A Response to Windows Written by Kathryn Tulloch

Tāite 8 Oketopa

Thursday 8 October

2020

That gathers


1.

Home life: a towel, a sheet, a mat on the floor. Positioned in front of a large window. Wide-angle view. A model of a drying rack. Frosted glass slowing light. Moderating contrast. Low depth of field. Closer. A fitted bed sheet made of shower curtain fabric. Billowing and stiff in new material form. The bath towel a thin photocopy; smooth fabric, printed texture. Light and darks indicating absorptive qualities it doesn’t presently have. The towel shrunk quietly to some kind of signal, a certain type of concentration. A lino rectangle with a printed woven woollen rug pattern lightly overlaid, visually entwining with equal hue. Questions. A shower curtain, or a bed sheet? A towel, or a piece of unabsorptive fabric? A warm rug, or a piece of cold lino? Materials vibrating in who they are being, who they are actually, and who they are together. Basic questions stirring: what are these objects, what is my relationship to them, what effect does it have on me and them to be near a window? Qualities of evaporation.

 

2.

Slowing down. Fineness of fabric for slowing or stopping the spread of dust and debris. A slowing of light and air passing through. A filtered view through a temporary fence to some kind of fine gritty chair: an eddied collection of sand around a stack of metal remains. Thoughts of accumulation that happen on untouched, left-to-themselves, static or slow-moving forms. The layering of small bits of debris, organic matter, of life finding a way forward for growth, for multiplicity, density, complexity.
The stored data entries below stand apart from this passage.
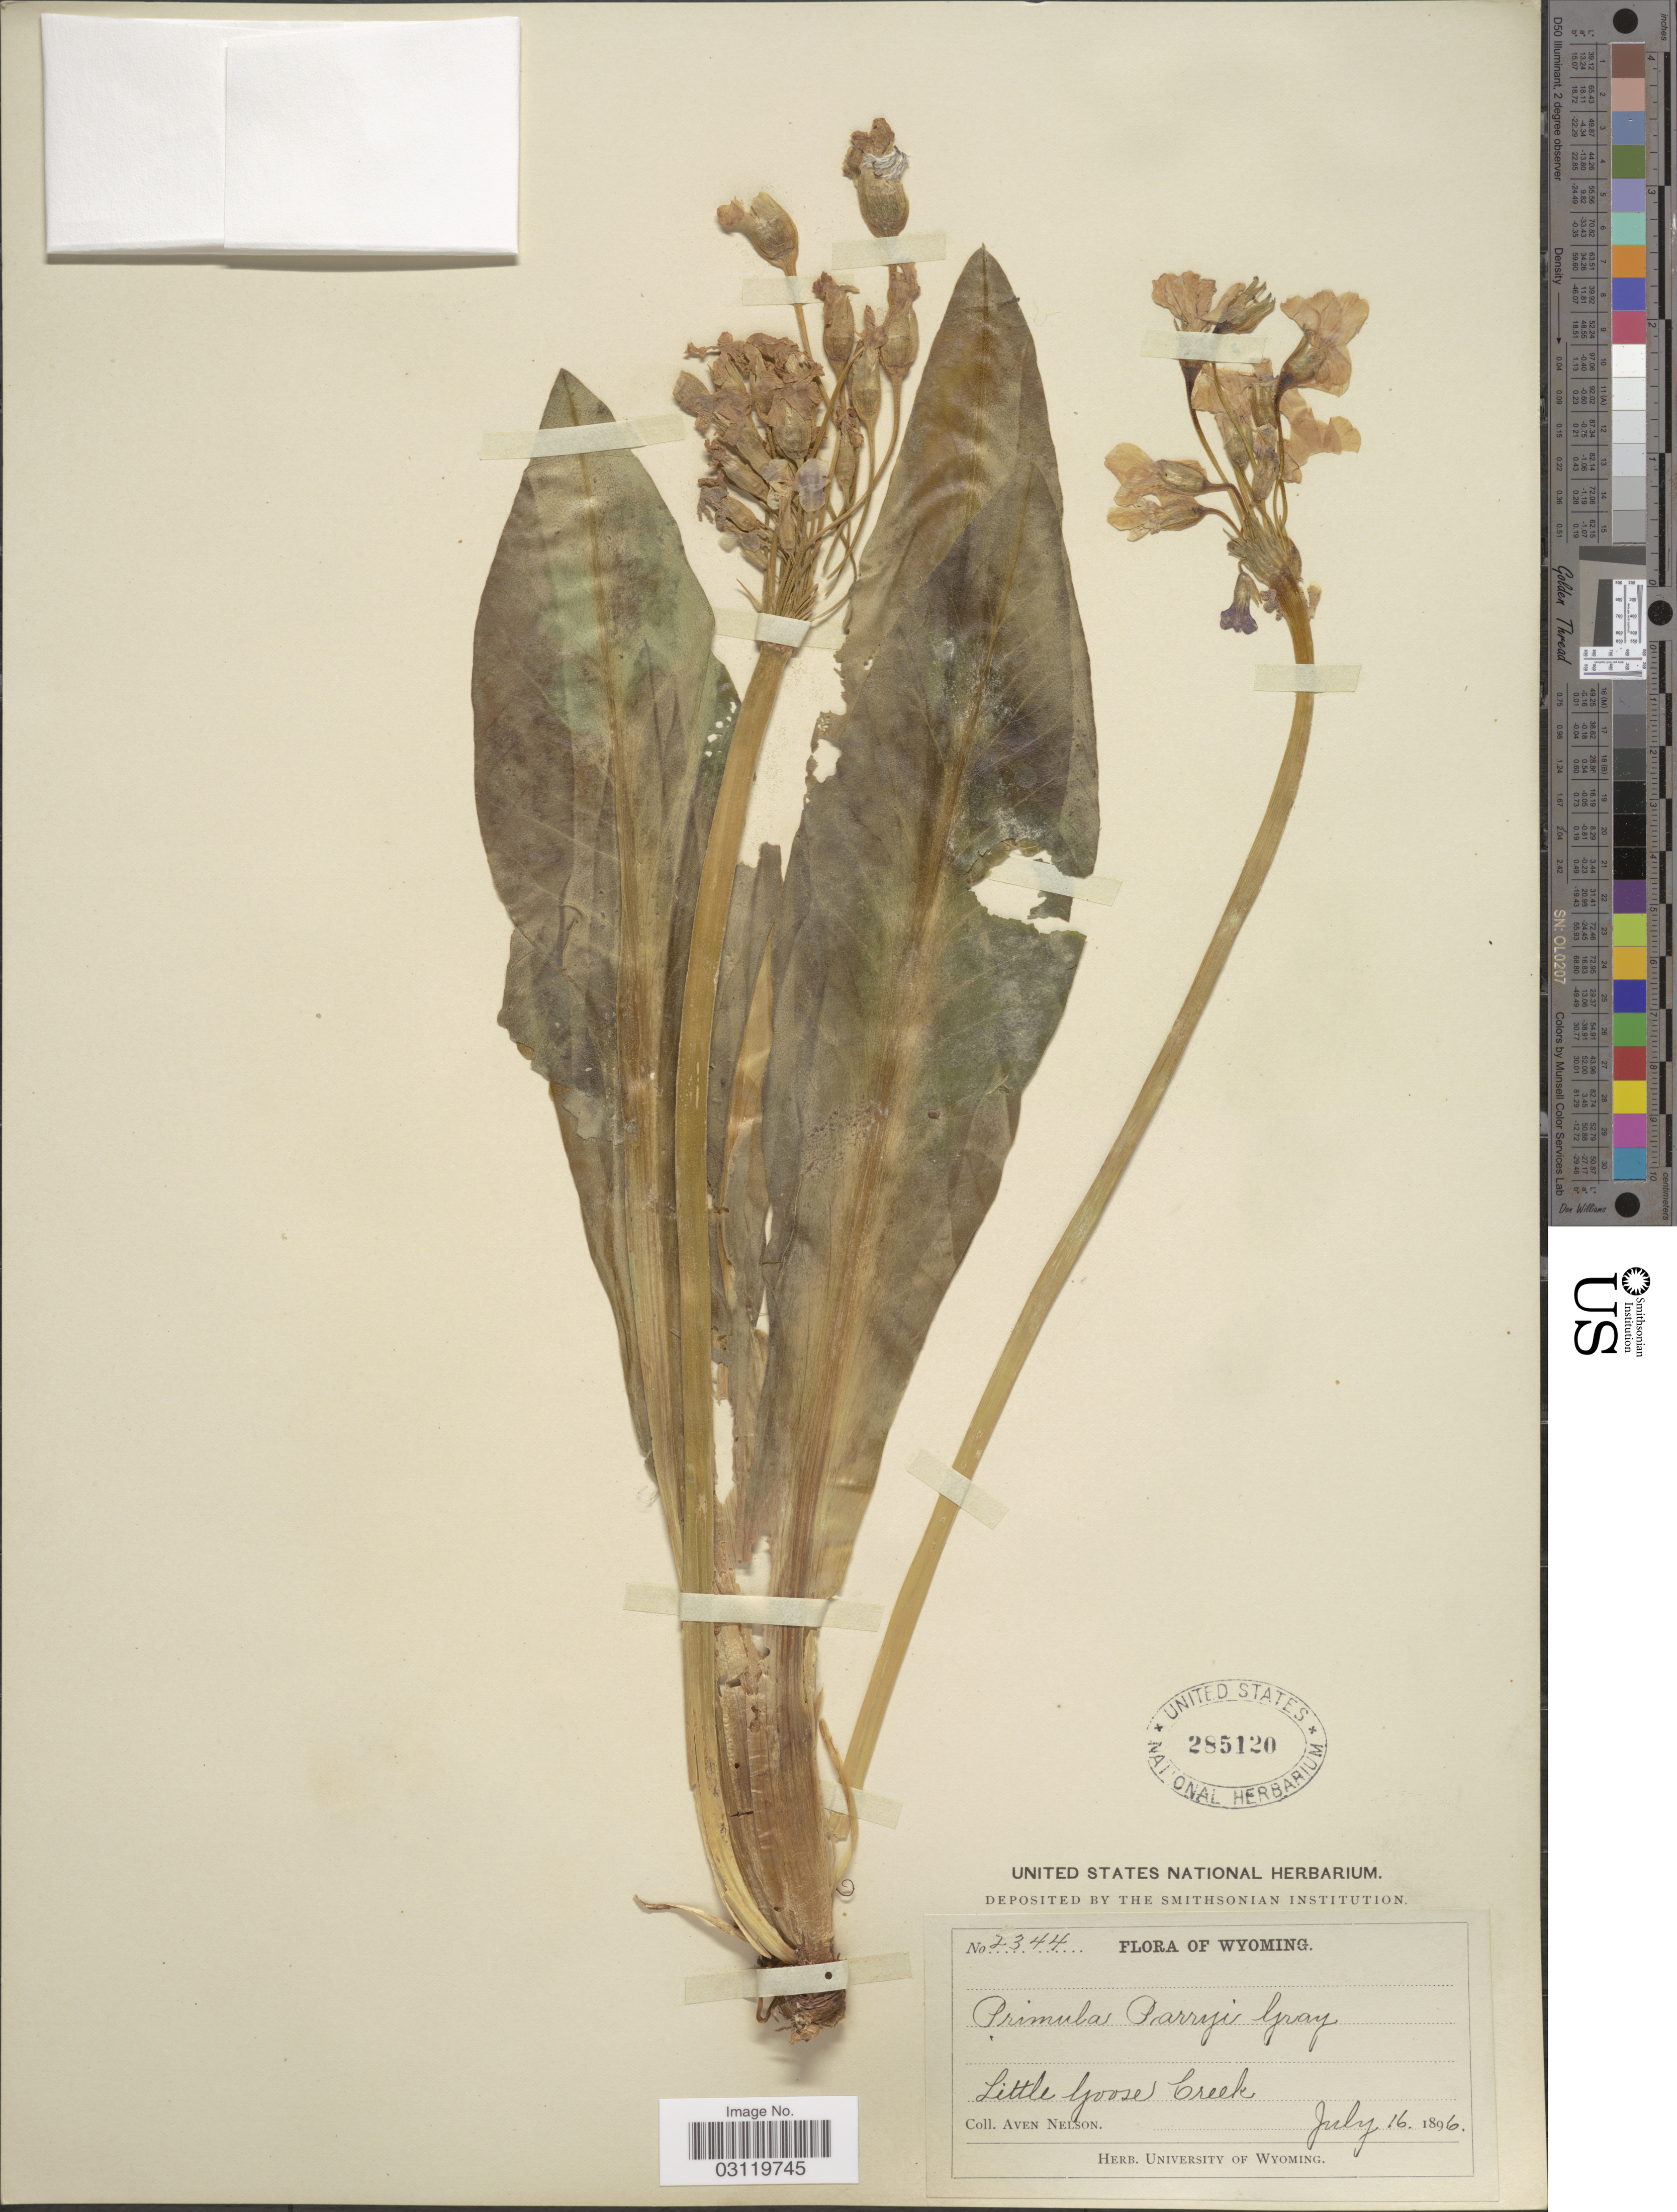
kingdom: Plantae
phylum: Tracheophyta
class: Magnoliopsida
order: Ericales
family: Primulaceae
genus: Primula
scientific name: Primula parryi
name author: A. Gray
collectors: A. Nelson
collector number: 2344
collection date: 1896-07-16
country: United States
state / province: Wyoming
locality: Little Goose Creek.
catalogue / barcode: US 285120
A quiet flow of static radio sound passing through the air, becoming apparent when you’ve acclimatised to the show and with the room. Around the room. Light on various forms of glass, paper, wood, metal, cloth. Suncolours, nightcolours, daycolours. Tones of an old wooden floor, new MDF, aged newsprint. Various thicknesses of metal. Thickness of Radio Rain from the other room. A swarm of sound sounding, a quiet thick noise, gently muffling, allowing thoughts to rest. The frequency of headnoise. Vibrating matter. Stuff happening. Background stuff happening, that you don’t need to know about, but reassuring to know it is. Air being filtered and regulated through systems.

3.

Sunrays that shone through a taped grid in the structure of a year-long planner.

Sun-soaked plant-pulp. Golden yellow and brown-grey thin fine newsprint. The sun-fixed calendar is behind UV-protected glass on pause. Delicate organic matter, desiring to be in motion, in rhythm with the sun. More delicate than a grid. Accumulation of time is more like sunlight. Days across a year float, bodily, burning with shadows. Moments radiate and imprint, impress, vibrate. A year stripped back to the essence, to qualities of sunshine. Made visible, tangible, solid by the casting of a grid. Seen in this room now to the sound of rain. Sunshine and rain. The things we sometimes shelter from. To find comfort. Structure. Building, constructing to make comfortable sizes and shapes of shelter. Enduring the elements, protection from elements, functions of elements. In this room, a collection of things belonging and making sense. Things aging and still existing. Of washing, the domestic, institutional, industrial. Easily found and accessed materials for construction in these places. Imprinted, engraved, joined together, embodied. Soaked up. Familiar. Planned shelters and comforts. Refreshing sun and rain. Comfort in shelter. What helps us take or have shelter? When do we want to come out of shelter? How and for how long?

4.

Atmosphere: sheltering us from the sun’s powerful UV rays. Oxygen, arriving from new kinds of algae, 2.2 to 3.5 billion years ago. Enabling biology on earth. Primary production begins: symbiosis between photosynthesising and nutrient-gathering organisms, algae, lichen and moss. The start of the greening of our lands. The forming of our lands: heat and pressure; pre-solar elemental gases, the sun, stardust turning into diamonds and graphite, the first minerals. Then asteroidal early clay, sand and limestone. Planetary formations, metal ores, volcanoes and plate tectonics, melting making the thin earth crust, biological. Minerals evolving, diverse biology co-evolving. Abundant green growth receiving light, flushing sap into the mineral-rich earth. Breaking down, making organic matter, supporting microbiology. Seen and unseen, accessing nutrients from soil-rock minerals, feeding plants, the earth’s thin crust becoming spongy, holding water and CO2. Forest floor like soil. CO2 presently in our atmosphere that can live in our soils, helped in suncycles with a diversity of plants and microbiology. Biodiversity that has happened, just happens, that can be planned (in grids), that shelters us, that shelters within us (makes us), that could comfort us, that filters and holds us, that gathers, like mist and clouds of complexity and density, so that our thoughts and mind can be refreshed, that vibrates and resonates with our being, with our breath, receiving, exchanging, giving.